Open jarmoza opened 11 months ago
It's possible that this should be extended to line extraction QA as well.
Some previous out of memory error books
slurmstepd: error: Detected 1 oom-kill event(s):
slurm-output-cole_R223278_DNLM_2_sureguide1665_6bff7bd3-cd29-4cf6-ba83-a710b75e7872.out
slurm-output-mclark_R31063_uklw_2_worksambroseparey1691_6bff7bd3-cd29-4cf6-ba83-a710b75e7872.out
slurm-output-jgrismond_R20542_NjPT_4_viewofgovernment1662_6bff7bd3-cd29-4cf6-ba83-a710b75e7872.out
slurm-output-mwhite_R8527_uk_2_grotiusthreebooks1682_6bff7bd3-cd29-4cf6-ba83-a710b75e7872.out
slurm-output-anon_R2930_iur_8_twotreatisesofgov1690_6bff7bd3-cd29-4cf6-ba83-a710b75e7872.out
By limiting the number of pages via config, we will likely eliminate any potential out of memory issues we were seeing in previous QA implementations.

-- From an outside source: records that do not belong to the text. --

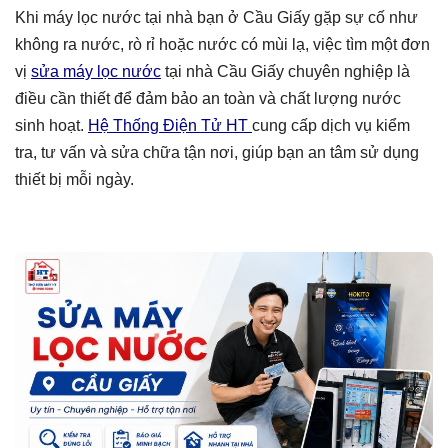
Khi máy lọc nước tại nhà bạn ở Cầu Giấy gặp sự cố như
không ra nước, rò rỉ hoặc nước có mùi lạ, việc tìm một đơn
vị
sửa máy lọc nước
tại nhà Cầu Giấy chuyên nghiệp là
điều cần thiết để đảm bảo an toàn và chất lượng nước
sinh hoạt.
Hệ Thống Điện Tử HT
cung cấp dịch vụ kiểm
tra, tư vấn và sửa chữa tận nơi, giúp bạn an tâm sử dụng
thiết bị mỗi ngày.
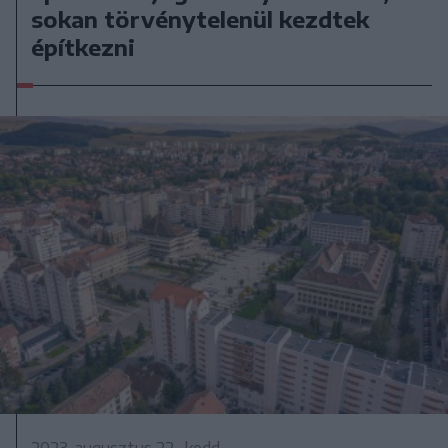
sokan törvénytelenül kezdtek
építkezni
2023. augusztus 22., kedd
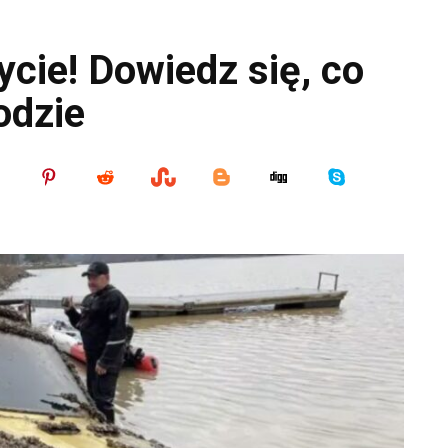
cie! Dowiedz się, co
odzie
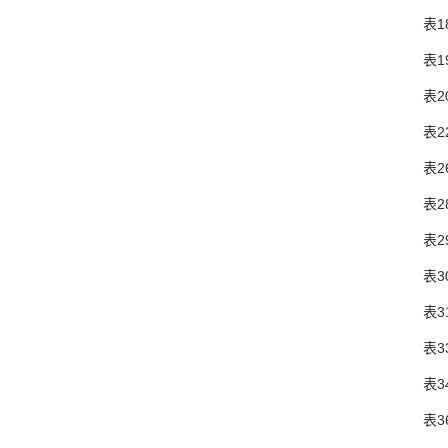
表18 
表19 
表20 
表22 
表26
表28 
表29 
表30 
表31 
表33 
表34 
表36 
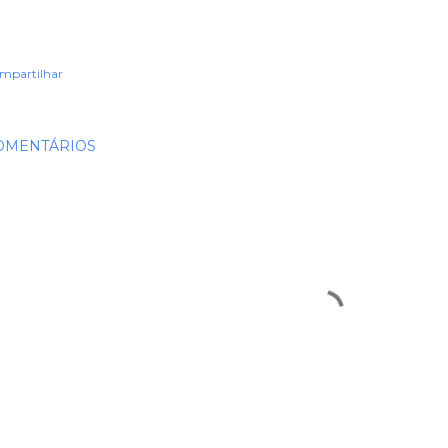
mpartilhar
OMENTÁRIOS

Suggestion is a PAGES_PER_THREAD
variable in the config yaml for each QA module with a default/suggested limit of 50 pages.
Blocked until new line extraction method, eynollah, is integrated into QA line extraction code.
The current PnP pipeline only crops 50 pages at a time. The autocrop QA script should be adapted to fit this. This should address out of memory errors still be experienced.